The execution of Venetian Gondola in only five colors required the experience of a colorist, the three-dimensional vision of a sculptress, and the technical acumen of a master in lithography. In order for the paper itself to function as the “light” necessary to simulate the sparkle Gilot desired, she created a “chopmark” device on the zinc plates through a tedious masking process using gum Arabic. Registration of the five plates was critical. Once the initial color of turquoise was laid on the paper, the plate for the yellow ink had to partly transform the turquoise color to moss-like tones without blotching or muddling the glimmering quality Gilot wished to create. The third plate of red ink gave subtle warm tones – a glow to the distant architecture and, because of its transparency, enlivened the image in its union with the first two colors printed. A warm gray was carefully introduced to give sculptural definition and subtle undertones of shading. The final plate of ultramarine blue delineates areas of shadow and suggests the varying depths of the lagoon at dusk by orchestrating all the colors and permitting them to dance with each other on the surface of the paper, Gilot created – in concept execution and masterful printing – a tour de force lithograph, which shimmers as if illuminated from behind.

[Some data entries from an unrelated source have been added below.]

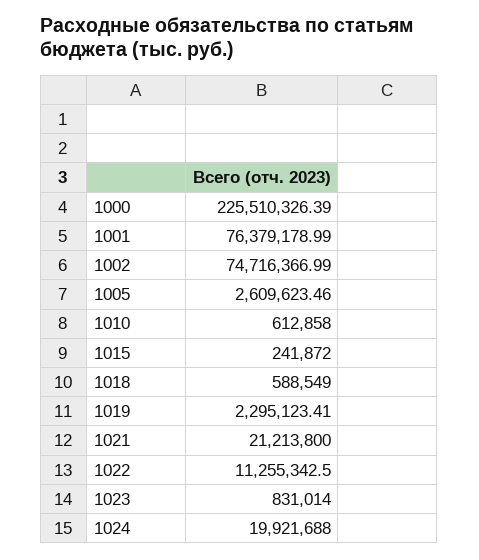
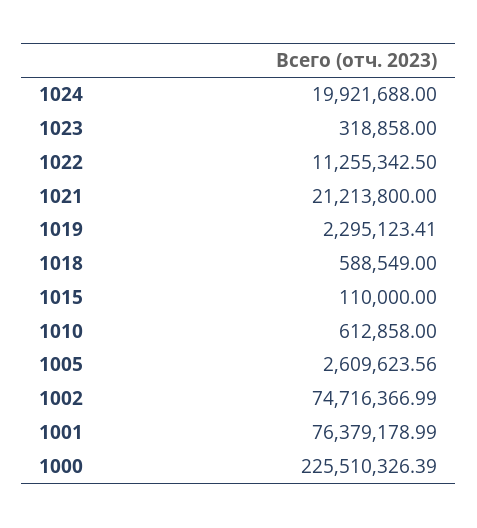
  {
    "1000": 225510326.39,
    "1001": 76379178.99,
    "1002": 74716366.99,
-   "1005": 2609623.46,
+   "1005": 2609623.56,
    "1010": 612858,
-   "1015": 241872,
+   "1015": 110000,
    "1018": 588549,
    "1019": 2295123.41,
    "1021": 21213800,
    "1022": 11255342.5,
-   "1023": 831014,
+   "1023": 318858,
    "1024": 19921688
  }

My Children in Brittany II, 1974

Color Lithograph
Image: 26 x 19 5/8 in. (66 x 50 cm.)
Paper: 30 x 22 in. (76 x 56 cm.)
Edition of 50 impressions
Printed at Mourlot, Paris

My Children in Brittany II is a charming portrait of Gilot’s three children, Claude, Paloma and Aurelia, realized through lush washes, subtle tonal harmonies and Gilot’s signature techniques for allowing the unprinted paper to create depth and define special planes within the composition.

In the Sun, 1992

Color Lithograph
Image: 20 7/8 x 15 3/4 in. (53 x 40 cm.)
Paper: 25 5/8 x 18 7/8 in. (65x 48 cm.)
Edition of 60 impressions
Printed at Mourlot, Paris

As throughout her oeuvre, Gilot has come to rely increasingly on color to create structure as a kind of antidote for the traditional devices of perspective. This can be most vividly seen in one of her lithographs from the early 1990’s, In the Sun, a consummate Gilot original print – alive with color, dimensionality, surface tension, zestfulness and harmony – executed in only eight colors. It is the combination of all the energy and expertise which Gilot brings to her printmaking that enables her to create a color lithograph where a central black vase of red tulips can remain suspended in a forward plane without succumbing to its chromatic and structural inclinations to merge with the adjacent background.